Elliot explained that handhelds are better to give students than laptops because they are task-appropriate. Most of what schools want students to do with computers does not require the latest and greatest laptop. In fact, Microsoft Word makes word processing quite complicated ("overkill" as Elliot put it) with all of its menus, options, and pallets. Using a word processor on a handheld is much simpler and lets students write that paragraph they want to write. All of those extra options found in desktop and laptop word processors aren't there to get in the way. This simplicity is one way handhelds are a more task-appropriate tool for students.
Dr. Cathie Norris, from the University of North Texas, gave a teacher perspective to the benefits of handheld computing. She noted that students give much more complete answers when using a word processor and keyboard, especially when keyboarding skills are taught to students very early on. Another advantage is that students can go back and add things like adjectives to their answers in a word processor. To do this on paper, the students would have to recopy everything, and we all know how that would go over. Cathie also talked about Sketchy and student-created multimedia. She said, "Having students create their own multimedia is better than viewing it." To put together a Sketchy animation takes a very deep understanding of the content, a much deeper understanding than what students could get by watching someone else's video clip or cartoon.
From GoKnow's experience with using handhelds with students, they estimate that students create over 100 documents in a school year. There has to be an easy way to manage these documents to to get them to the teacher. GoKnow's Manager, known as PAAM, is an excellent solution for managing all of these documents. Personally, though, 100 documents in a year would be low. Including word processing documents, graphic organizers, animations, memos, and databases, I think my fifth graders probably had created a little under 100 documents a month!
Dr. Soloway explained that bringing handheld computing into classrooms is not a revolution. It's evolution. Handhelds won't drastically change the way you teach and students learn. When teaching with handhelds for the first year, teachers will do the things they did with paper and pencil, but use the handheld instead. Into the second year of using handhelds, bigger changes occur as teachers are comfortable with the technology and become ready to use handhelds in ways not possible with paper and pencil. Again, Elliot emphasizes, "It's an evolution, not a revolution."
At MAHC, I also attended a session called "Beam Time" by Renee Henderson of Prince George's County Public Schools. She demonstrated and let conference-goers try out several different activities that involved collaboration by beaming. I liked that most of what she shared used a handheld's built-in applications like Memos and Note Pad. The built-in applications are great ones to use because they are usually not prone to crashing, they are easy-to-use, and everyone has them. Renee uses the Cyber Co-op website to find great cooperative learning activities.
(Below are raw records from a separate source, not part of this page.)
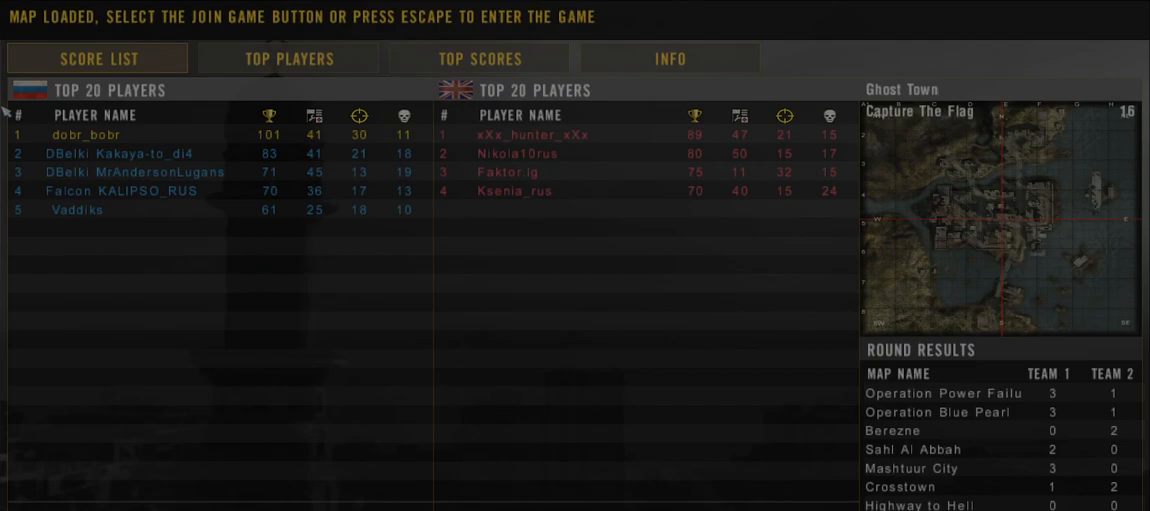
Gameplay with keyboard and mouse; each line is a JSON object with the keys and mouse buttons held at the frame after it. "events" lists presses ("down") and releases ("up") of "a", "ctrl", "d", "e", "f", "q", "r", "s", "shift", "space", "tab", "w", "mouse_left", "mouse_wheel", "mouse_right" and "mouse_mb5" between this image and that frame as [ms after this image, input, new state], when the widget could be followed in between. "mouse_left", "mouse_wheel", "mouse_right", "mouse_mb5" = the "left", "wheel", "right", "mb5" buttons of the "mouse" list. No other keys are recorded. "wheel" means that the mouse wheel is clicked or scrolled. Mouse movement is not recorded. Not read: other_keys.
{"keys": [], "mouse": [], "events": [[100, "tab", "down"], [167, "tab", "up"]]}
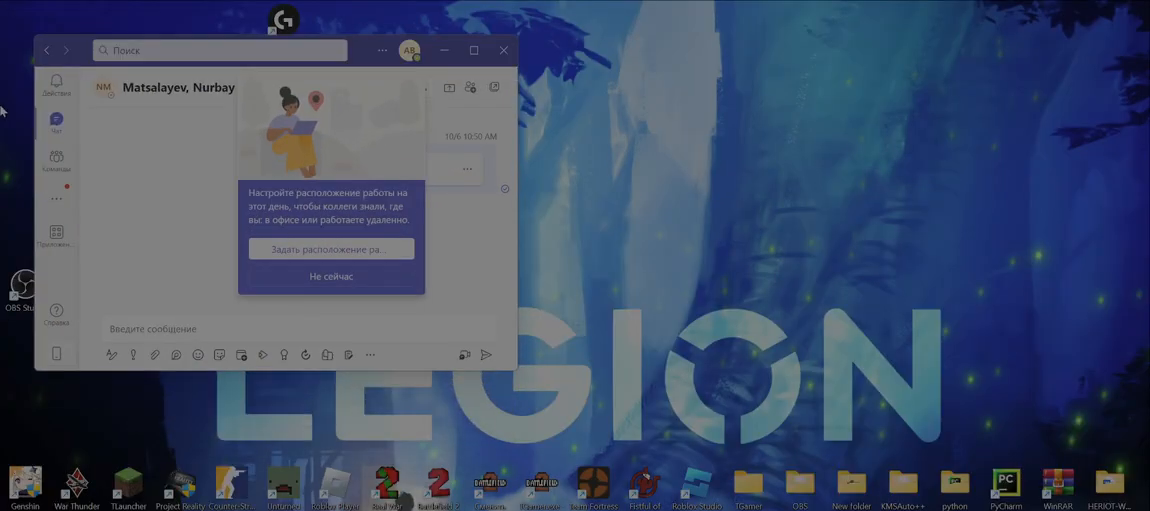
{"keys": [], "mouse": [], "events": [[367, "mouse_right", "down"], [467, "mouse_right", "up"]]}
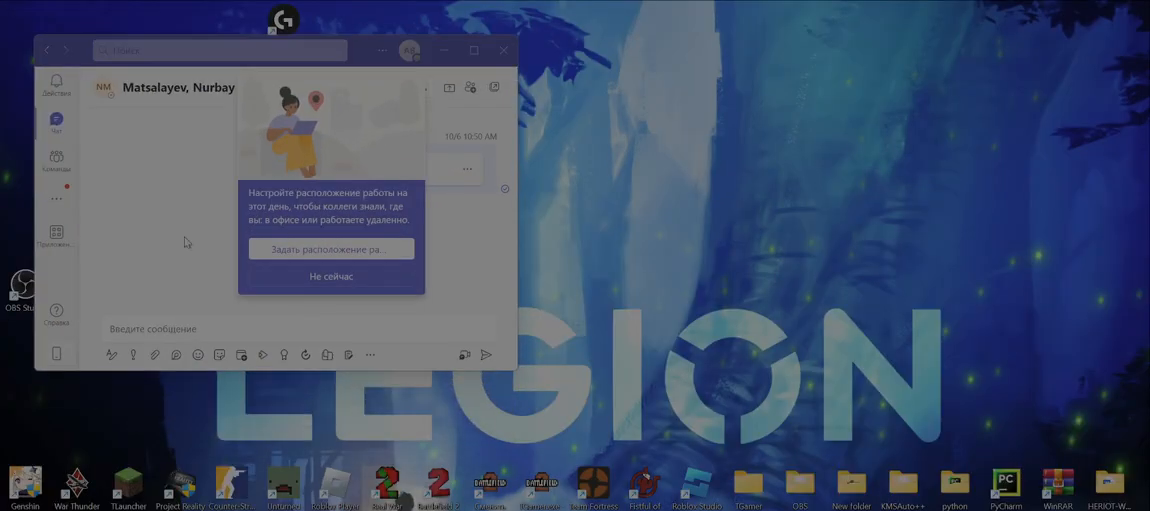
{"keys": [], "mouse": [], "events": []}
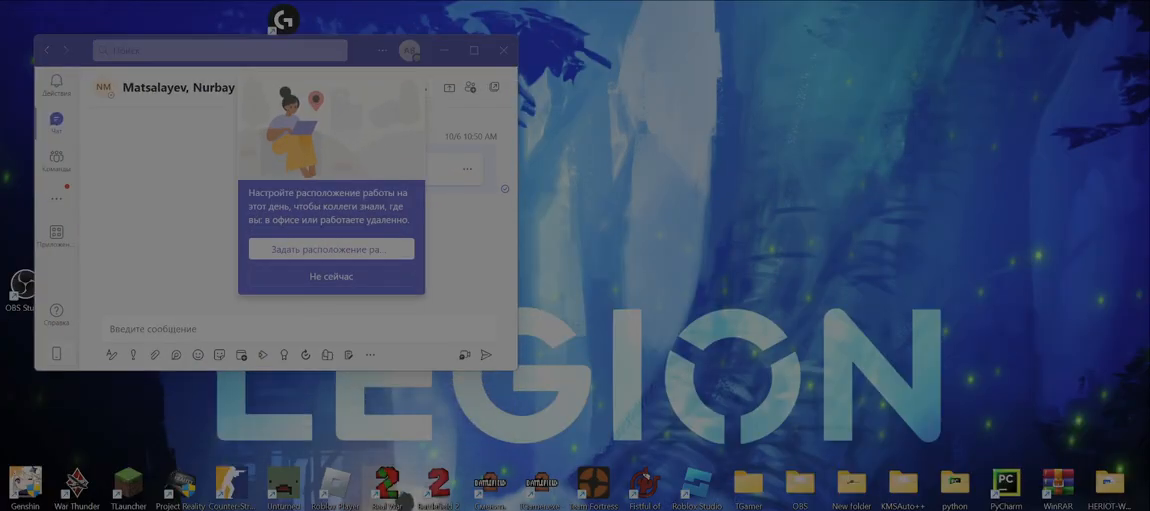
{"keys": [], "mouse": [], "events": [[133, "mouse_left", "down"], [217, "mouse_left", "up"]]}
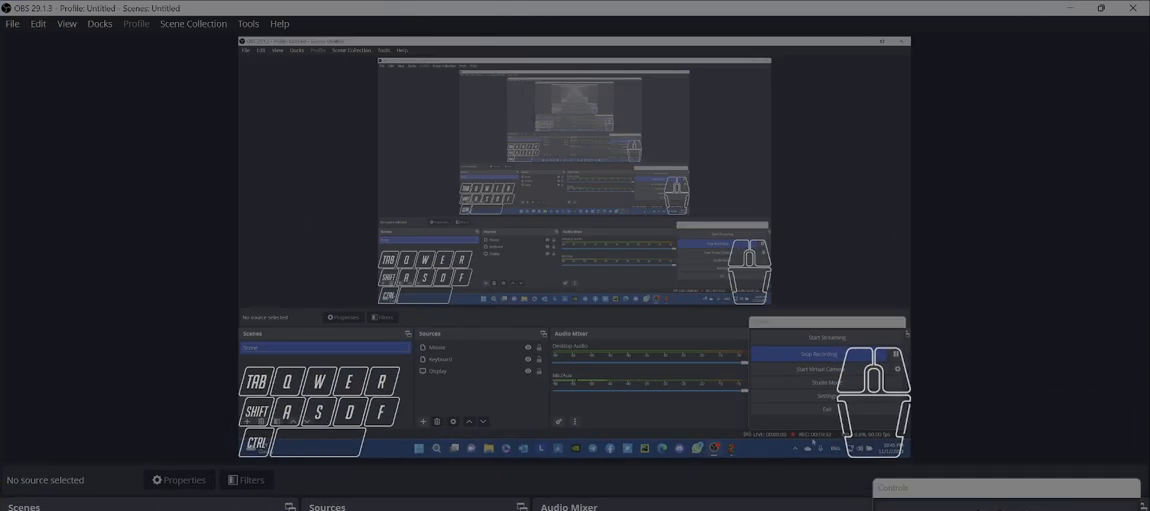
{"keys": [], "mouse": [], "events": []}
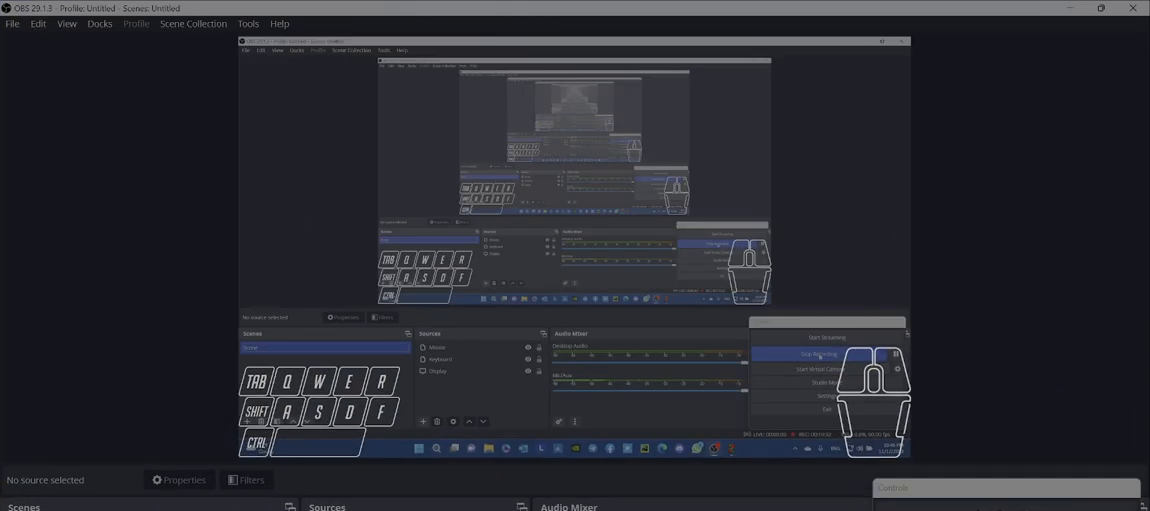
{"keys": [], "mouse": [], "events": []}
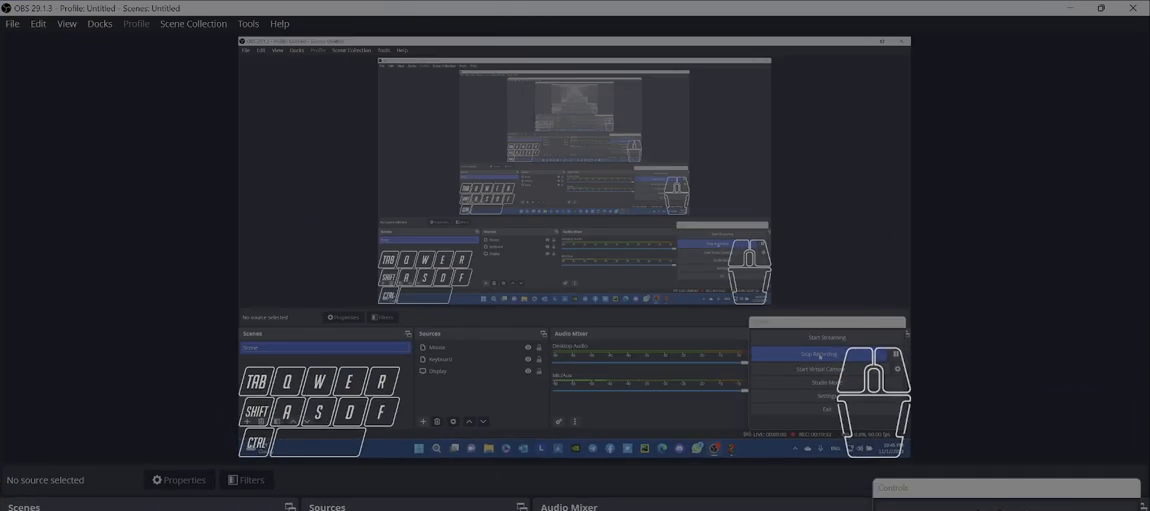
{"keys": [], "mouse": ["left"], "events": [[450, "mouse_left", "down"]]}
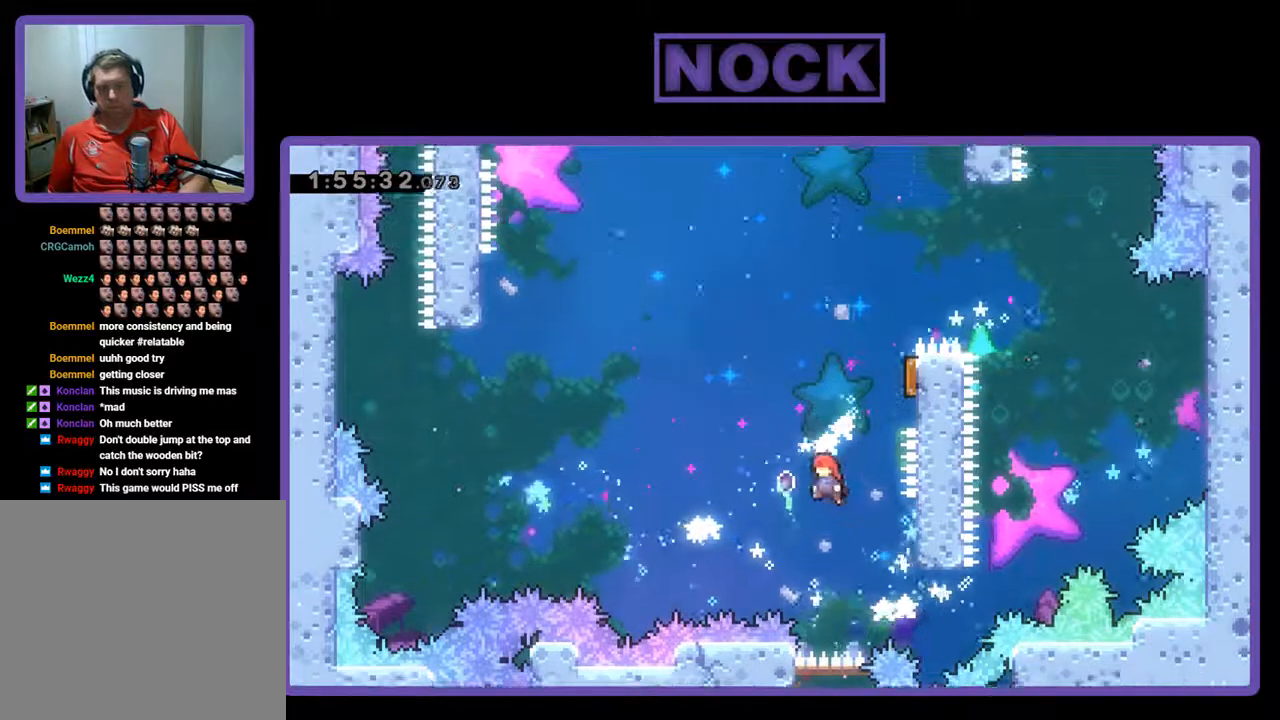
Gameplay with a controller (PlayStation layout); each line is a JSON object with the inputs held at the frame after it. "events" lists button and stick changes between this image and that frame as [ms after this image, input, new state], when the widget could be followed in between. Not read: right_stick.
{"buttons": ["DPAD_RIGHT"], "left_stick": "center", "events": [[33, "CIRCLE", "down"], [233, "DPAD_RIGHT", "down"], [267, "CIRCLE", "up"], [333, "DPAD_UP", "up"], [433, "R2", "up"]]}
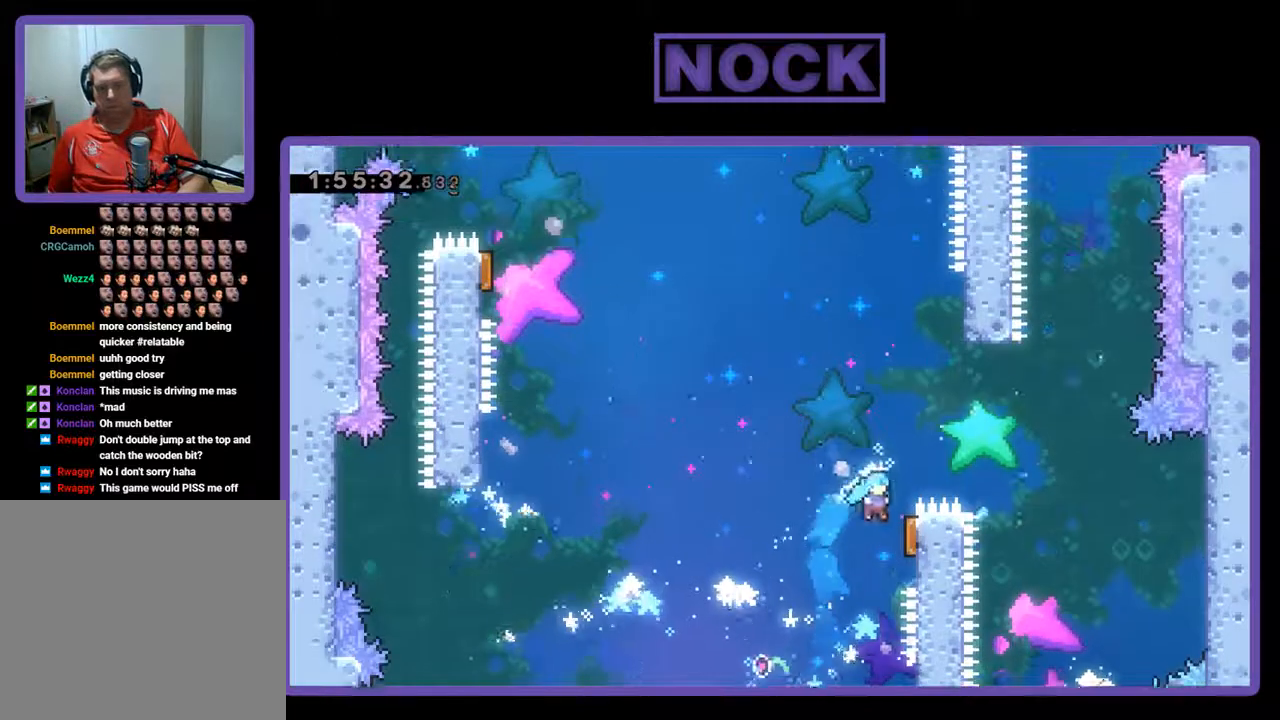
{"buttons": [], "left_stick": "center", "events": [[100, "DPAD_RIGHT", "up"]]}
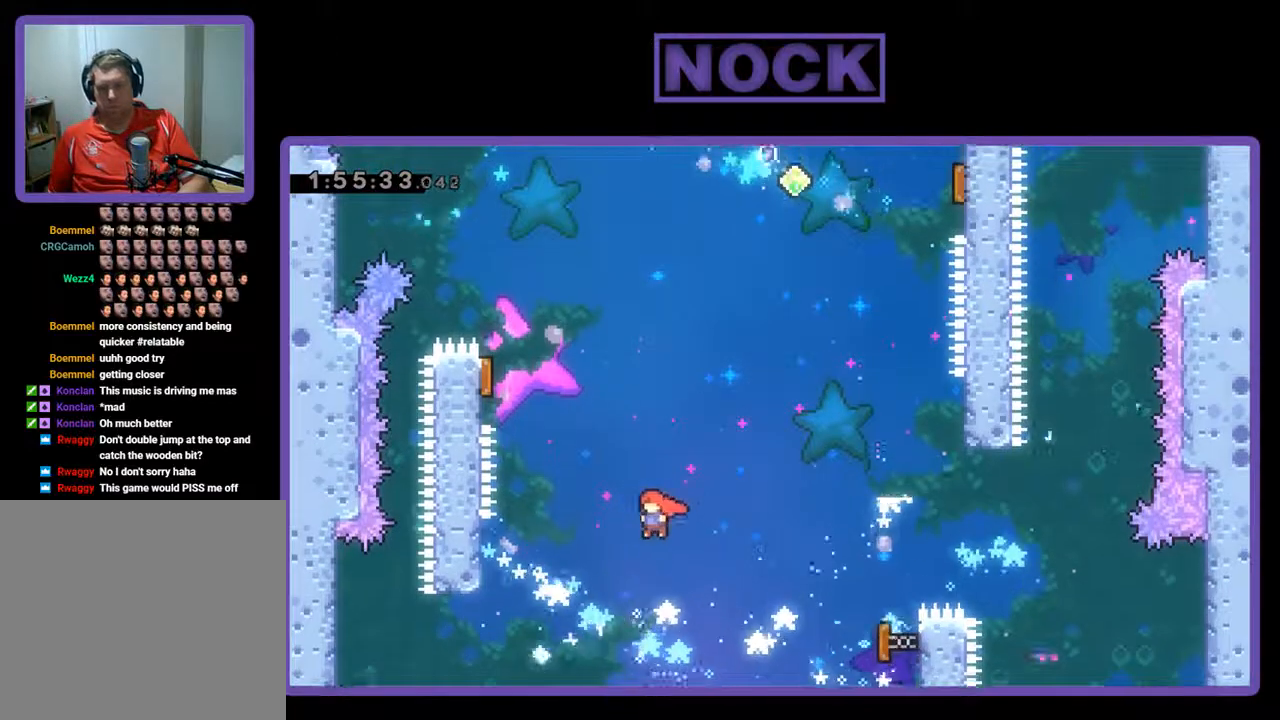
{"buttons": ["R2", "DPAD_UP", "DPAD_LEFT"], "left_stick": "center", "events": [[33, "R2", "down"], [67, "DPAD_LEFT", "down"], [67, "DPAD_UP", "down"], [233, "DPAD_LEFT", "up"], [233, "DPAD_UP", "up"], [300, "CIRCLE", "down"], [300, "DPAD_LEFT", "down"], [300, "DPAD_UP", "down"], [500, "CIRCLE", "up"]]}
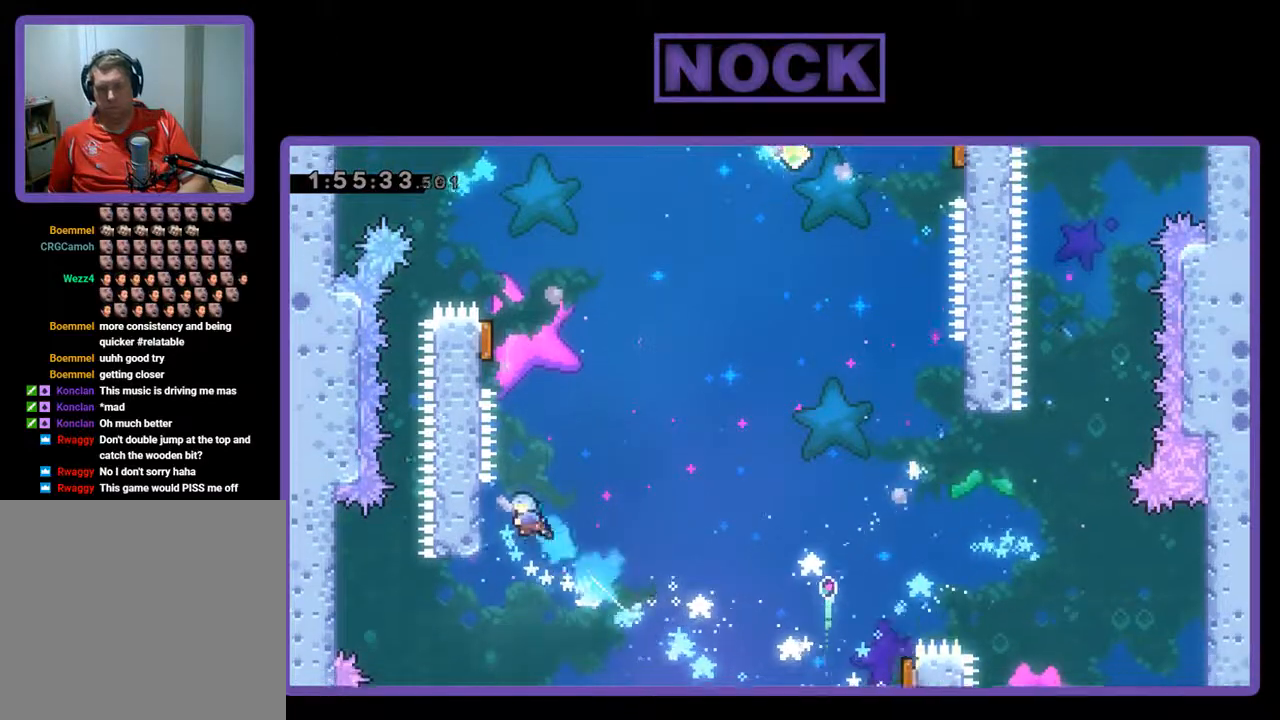
{"buttons": [], "left_stick": "center", "events": [[133, "DPAD_UP", "up"], [167, "DPAD_LEFT", "up"], [467, "R2", "up"]]}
Now, understand that the activities on this website are not designed for use with handhelds, but inventive teachers can adapt many cooperative learning activities for handhelds. For example, instead of using a piece of paper for the activity called Boss & Secretary, Renee has students use Note Pad. Here's how it works: the "boss" writes a problem or question in Note Pad and beams to the "secretary." The secretary writes the solution or answer on the screen and beams it back to the boss. The boss then checks to see if the answer is correct and sends the secretary another question. There are lots of activities like Boss & Secretary that can easily be translated into a cooperative learning activity for handheld computers!
There's so much to learn about handheld computing, and most of it has little to do with technology. It's about finding ways to use new tools in our classrooms to increase student learning. I, along with over 250 other educators, certainly absorbed many curriculum-integration ideas and techniques. In this way, and many others, the Mid-Atlantic Handheld Conference was an enormous success!